Data excerpts:
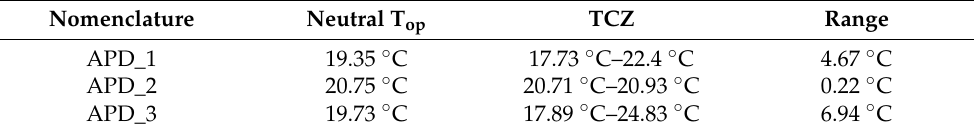
Table 10. Neutral Top and TCZs.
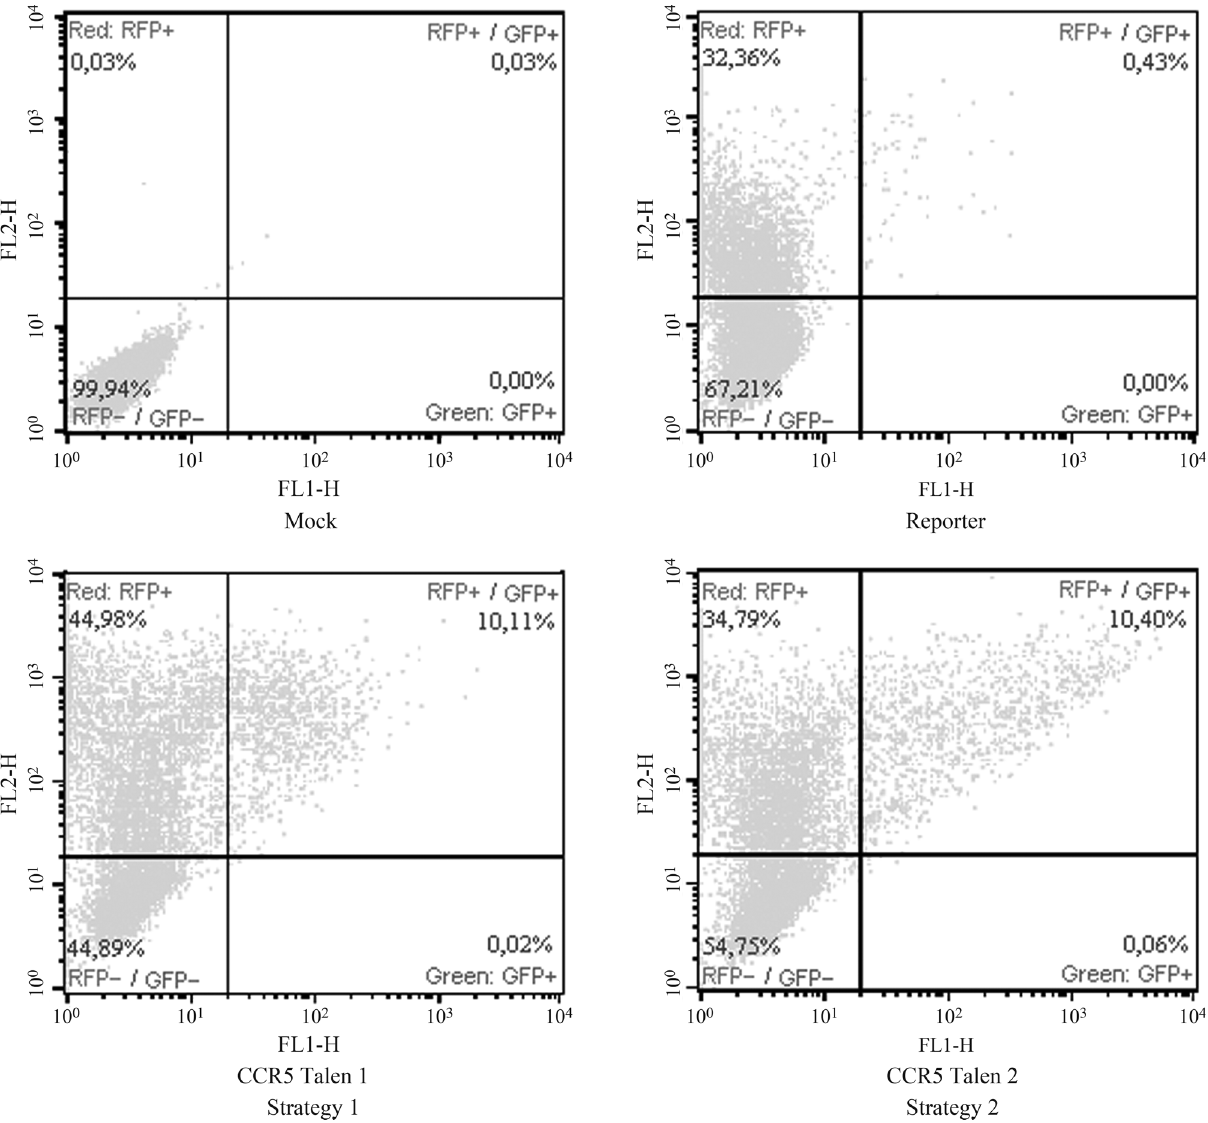
Figure 3 - Flow cytometry after transfection of TALEN-containing plasmids that target two distinct CCR5 first exon positions. Mock transfection was done solely with Lipofectamine 2000 (Invitrogene). The reporter transfection was done with Lipofectamine 2000 and the pRGS-CR reporter plasmid. Strategy 1 transfection was done with Lipofectamine 2000, the pRGS-CR reporter plasmid and the plasmid that encoded the CCR5 TALEN that targeted position 135 th base pair of the first exon of CCR5 (Mussolino et al. , 2011). Strategy 2 transfection was the same as Strategy 1 except that the plasmid con- tainedaTALENthattargetedposition155ofthefirstexonofCCR5(Miller etal. ,2011).Thepercentagesdepictedrepresentthepercentageofcellsgated in each quadrant of the flow cytometry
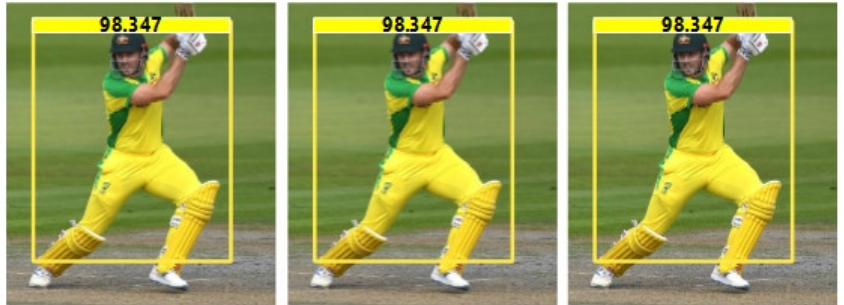
Figure 6. The resized frame of 137 × 197 dimension.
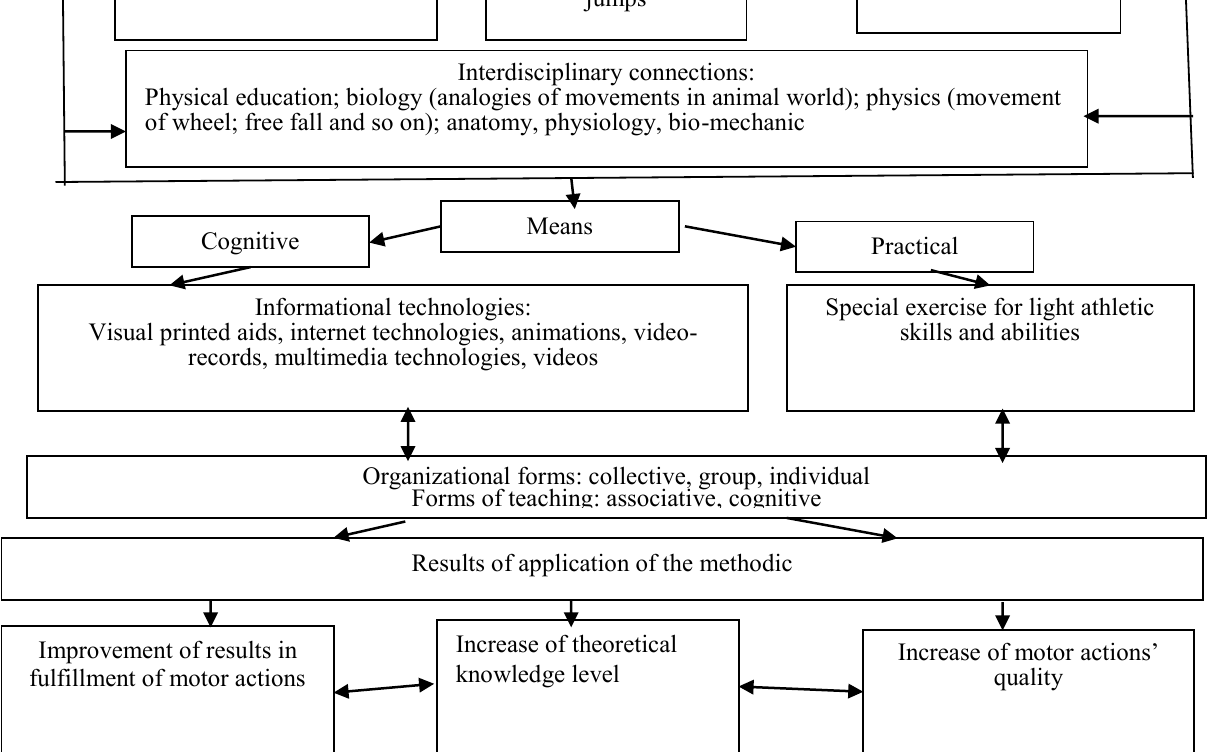
Fig.1. Model of authors’ methodic of motor skills’ and abilities’ training for senior forms pupils at light athletic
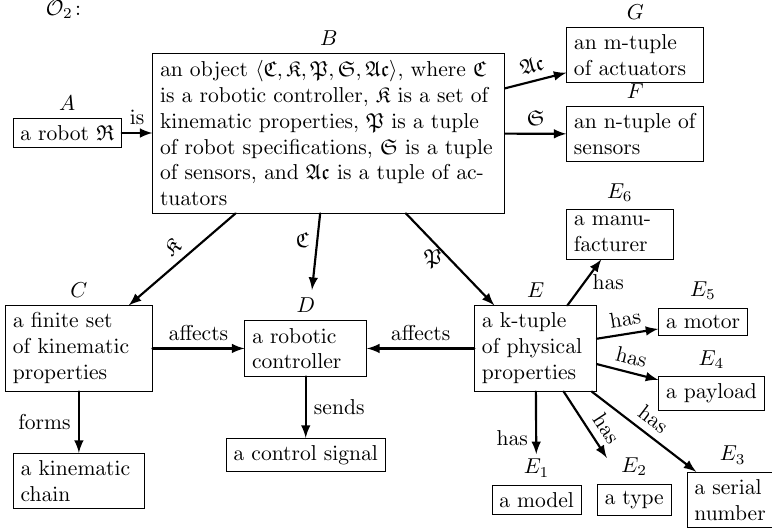
Figure 5. Olog representation of a robot based on Definition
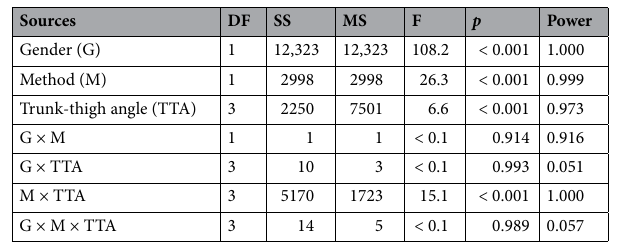
Table 2. Main and interaction effects of external ischial tuberosity widths obtained from three-way ANOVA.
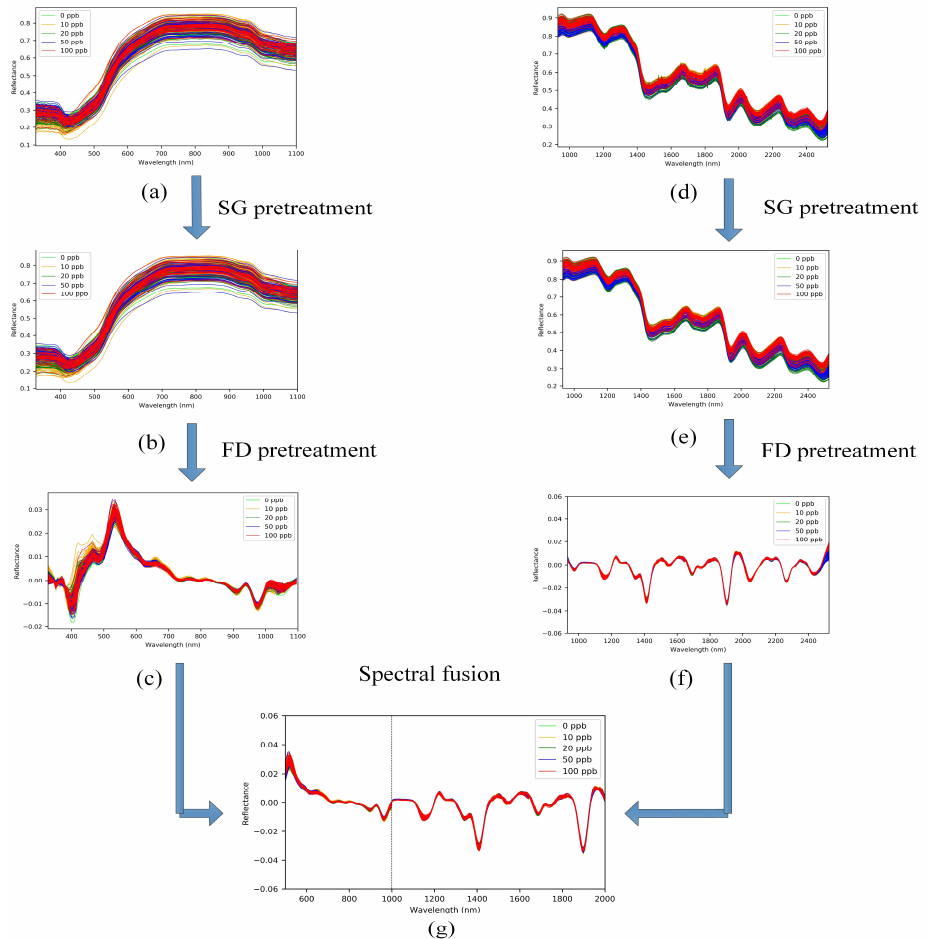
Figure 3. Waveforms before and after spectral pretreatment. ( a ) Raw spectra in Vis-SWNIR, ( b ) Vis-SWNIR spectra after SG, ( c ) Vis-SWNIR spectra after SG–FD, ( d ) Raw spectra in LWNIR, ( e ) LWNIR spectra after SG, ( f ) LWNIR spectra after SG–FD, and ( g ) Spectra after fusion.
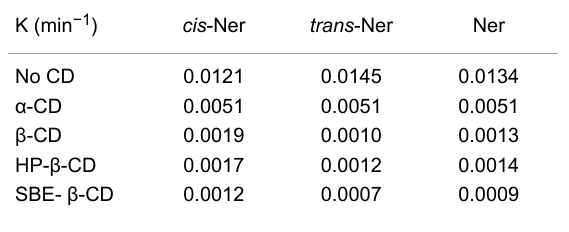
Table 4: Photodegradation rate constants ( K , min − 1 , Equation 5) of CD/Ner inclusion complexes upon UVB irradiation. K (min − 1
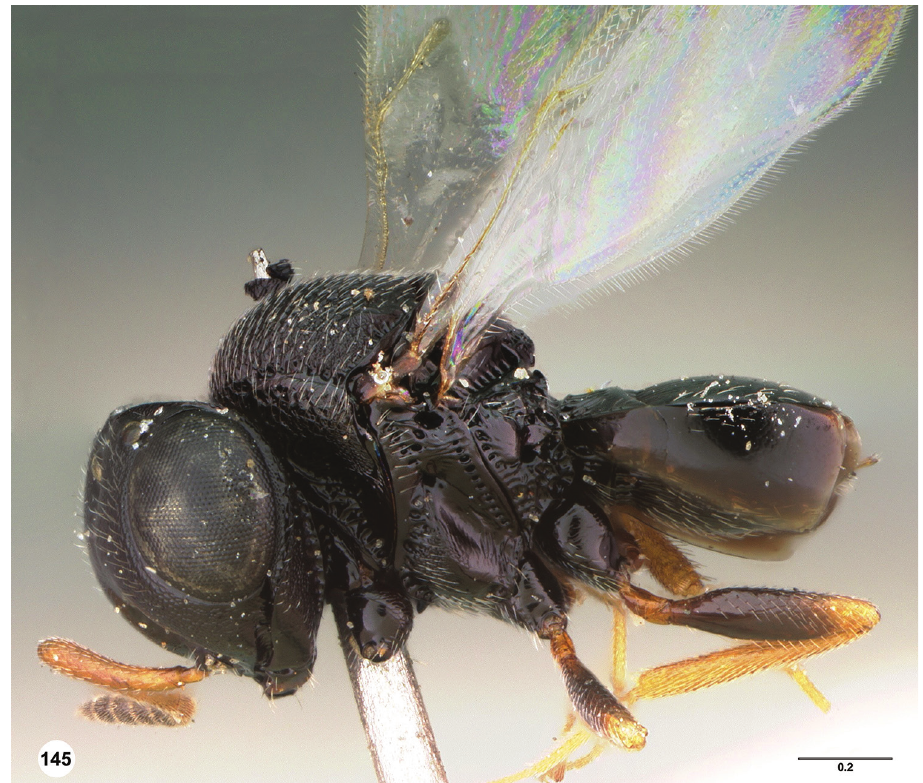
Figure 145. Trissolcus saakowi female lectotype (NHMW 0003), head, mesosoma, metasoma, lateral view. Scale bars in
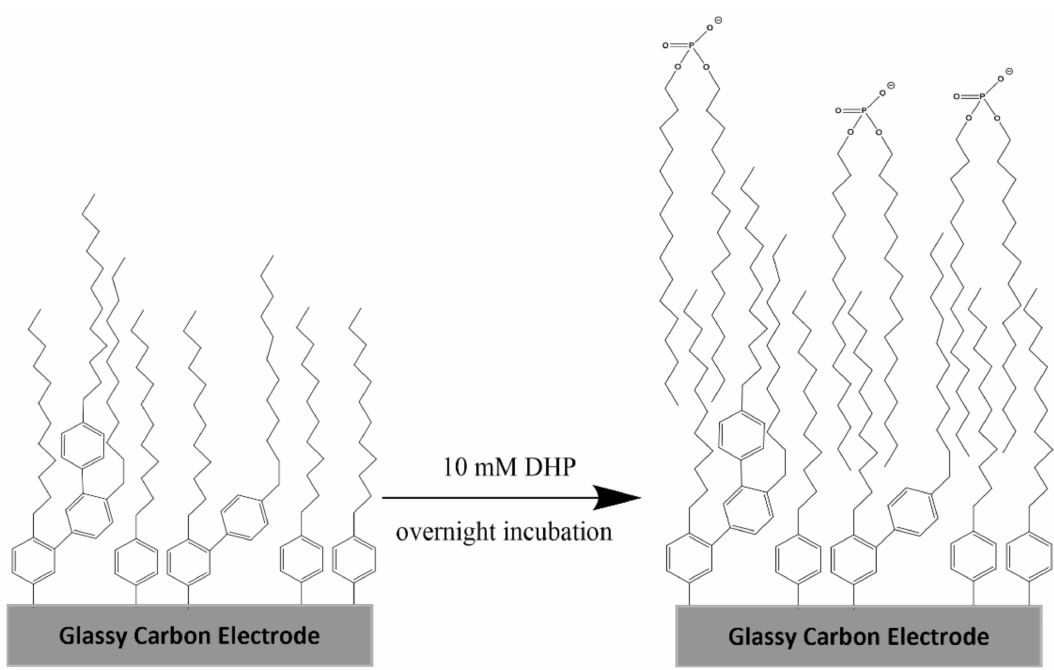
Scheme 2. Schematic illustration of the immobilization of DHP to form the bilayer by the incubation of DHP vesicles on the GCE surface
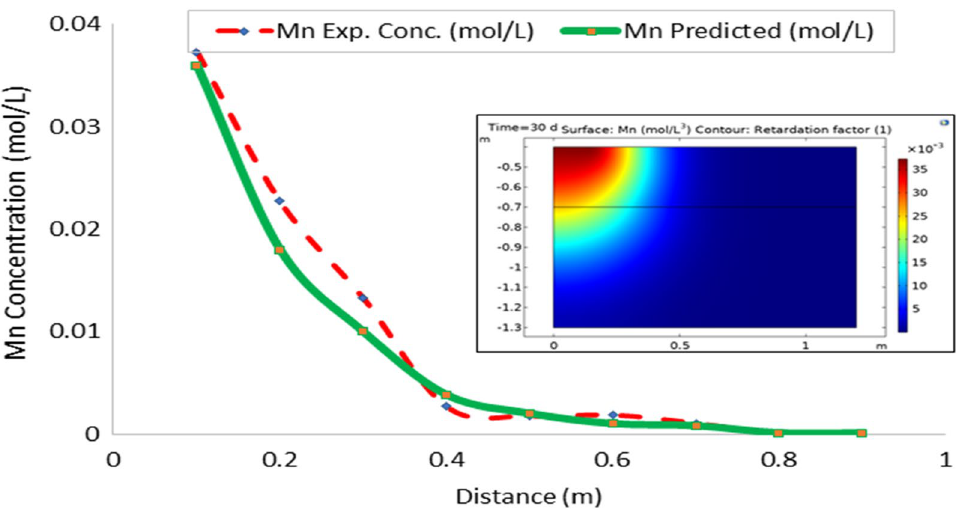
Figure 14. Mn transport in dumpsite soil of the study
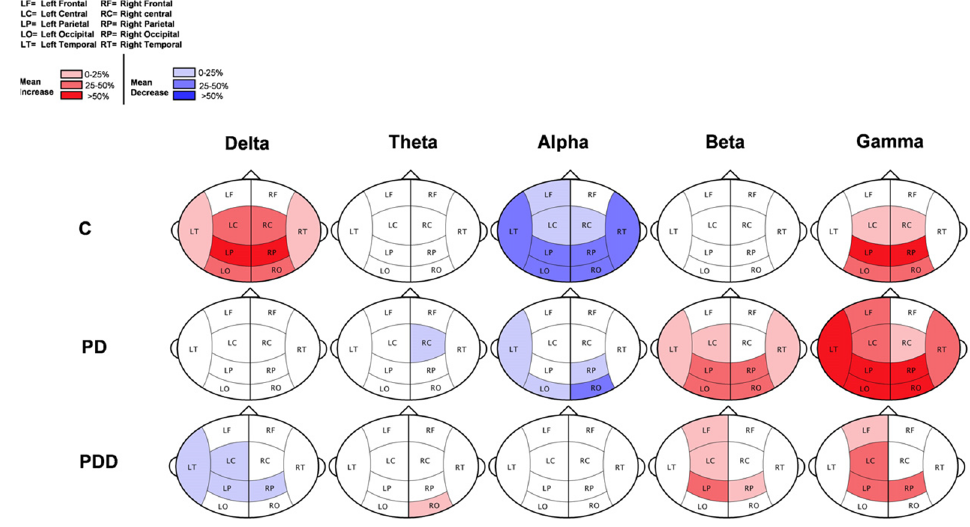
Figure 9. Schematic representation of results of the comparison between the eyes open and the eyes closed condition (PDD-—Parkinson’s disease-related dementia; PD–Parkinson’s disease without dementia; C—healthy, elderly controls. Reprinted from [107]. (Copyright 2006 Elsevier) Image reproduced with copyright permission.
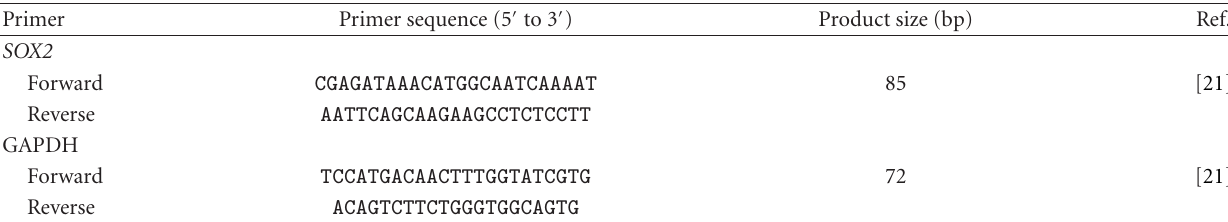
Table 2: Sequences of primers used in quantitative Real-Time RT-PCR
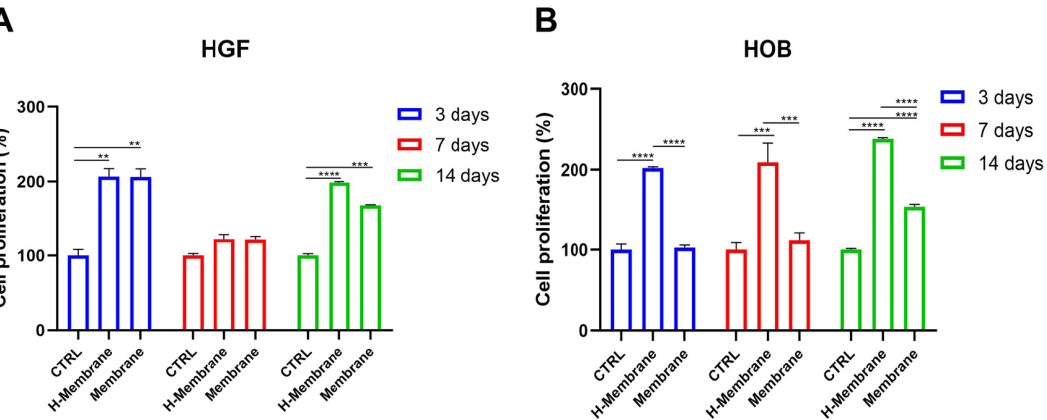
Figure 3. Cell proliferation of H-Membrane and Membrane after 3, 7, and 14 days of HGFs ( A ) and hOBs ( B ) cultures. (** p <0.001; ***, **** p < 0.0001).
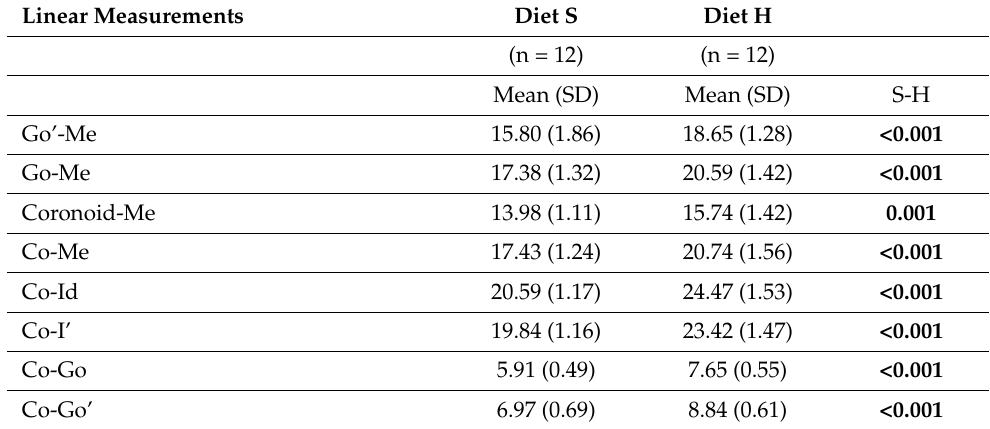
Table 5. Mean values, standard deviations and p values for all linear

> [Requirement]
Would you copy all of the data exactly? Keep the pictures out of it.

> [Finished exercise]
Table 10. Neutral Top and TCZs.
Figure 3 - Flow cytometry after transfection of TALEN-containing plasmids that target two distinct CCR5 first exon positions. Mock transfection was done solely with Lipofectamine 2000 (Invitrogene). The reporter transfection was done with Lipofectamine 2000 and the pRGS-CR reporter plasmid. Strategy 1 transfection was done with Lipofectamine 2000, the pRGS-CR reporter plasmid and the plasmid that encoded the CCR5 TALEN that targeted position 135 th base pair of the first exon of CCR5 (Mussolino et al. , 2011). Strategy 2 transfection was the same as Strategy 1 except that the plasmid con- tainedaTALENthattargetedposition155ofthefirstexonofCCR5(Miller etal. ,2011).Thepercentagesdepictedrepresentthepercentageofcellsgated in each quadrant of the flow cytometry
Figure 6. The resized frame of 137 × 197 dimension.
Fig.1. Model of authors’ methodic of motor skills’ and abilities’ training for senior forms pupils at light athletic
Figure 5. Olog representation of a robot based on Definition
Table 2. Main and interaction effects of external ischial tuberosity widths obtained from three-way ANOVA.
Figure 3. Waveforms before and after spectral pretreatment. ( a ) Raw spectra in Vis-SWNIR, ( b ) Vis-SWNIR spectra after SG, ( c ) Vis-SWNIR spectra after SG–FD, ( d ) Raw spectra in LWNIR, ( e ) LWNIR spectra after SG, ( f ) LWNIR spectra after SG–FD, and ( g ) Spectra after fusion.
Table 4: Photodegradation rate constants ( K , min − 1 , Equation 5) of CD/Ner inclusion complexes upon UVB irradiation. K (min − 1
Figure 145. Trissolcus saakowi female lectotype (NHMW 0003), head, mesosoma, metasoma, lateral view. Scale bars in
Scheme 2. Schematic illustration of the immobilization of DHP to form the bilayer by the incubation of DHP vesicles on the GCE surface
Figure 14. Mn transport in dumpsite soil of the study
Figure 9. Schematic representation of results of the comparison between the eyes open and the eyes closed condition (PDD-—Parkinson’s disease-related dementia; PD–Parkinson’s disease without dementia; C—healthy, elderly controls. Reprinted from [107]. (Copyright 2006 Elsevier) Image reproduced with copyright permission.
Table 2: Sequences of primers used in quantitative Real-Time RT-PCR
Figure 3. Cell proliferation of H-Membrane and Membrane after 3, 7, and 14 days of HGFs ( A ) and hOBs ( B ) cultures. (** p <0.001; ***, **** p < 0.0001).
Table 5. Mean values, standard deviations and p values for all linear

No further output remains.